Apply for a hardship variation
Mortgage holders may be able to change the terms of their loan or temporarily pause or reduce their repayments under a hardship variation. A hardship variation can still be requested after you receive a mortgage default. To apply for one, contact your lender’s “hardship officer” and tell them that you wish to change your loan repayments due to financial hardship. This will usually require you to explain why you are struggling to make payments and to estimate how long your financial problems will continue to determine how much you can afford to repay.

After submitting a hardship variation request, your lender must contact you within 21 days with the outcome of your request. They may ask you for more details regarding your request; in this case, they must contact you again within 21 days from when you provide the additional information.

Consider selling your home
Selling your home is a tough decision, but in some cases this may be the better option if your circumstances are unlikely to improve.
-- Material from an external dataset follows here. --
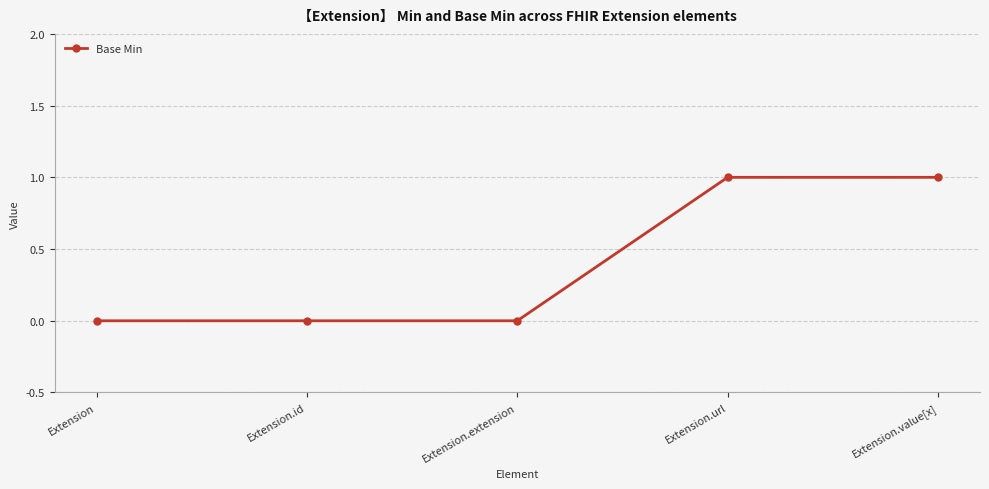

Count the number of data series in this chart.

1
If you get to the point where your lender takes possession of your home and sells it, it’s likely that you won’t make as much as if you sold it yourself. When you sell your house on your own terms, chances are you will get a better price and avoid having to pay the legal fees passed on by your lender. Inform your lender if you decide to sell your home; they may ask for proof, such as a copy of the contract with your real estate agent or property advertisements.

Renting out your home until you can afford to make repayments again may also be an option if you are able to live somewhere else during this period.